DATA:
------
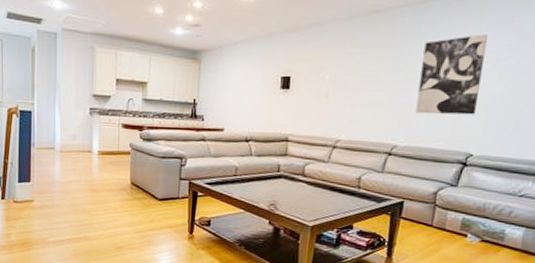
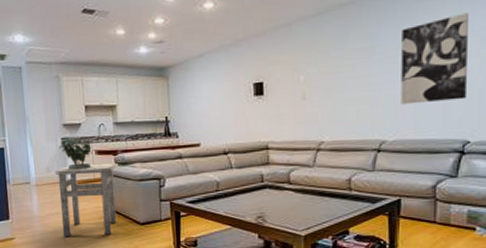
side table: none [80,136,141,206] -> present [55,163,117,238]
potted plant: none [87,108,119,141] -> present [59,136,93,170]

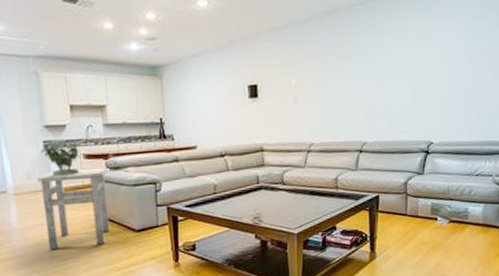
wall art: present [401,13,468,105] -> none [379,27,432,109]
------
WORK TO BE COMPLETED: In the printed copy, the material above must appear unchanged and without its pictures.

RESULT:
side table: none [80,136,141,206] -> present [55,163,117,238]
potted plant: none [87,108,119,141] -> present [59,136,93,170]

wall art: present [401,13,468,105] -> none [379,27,432,109]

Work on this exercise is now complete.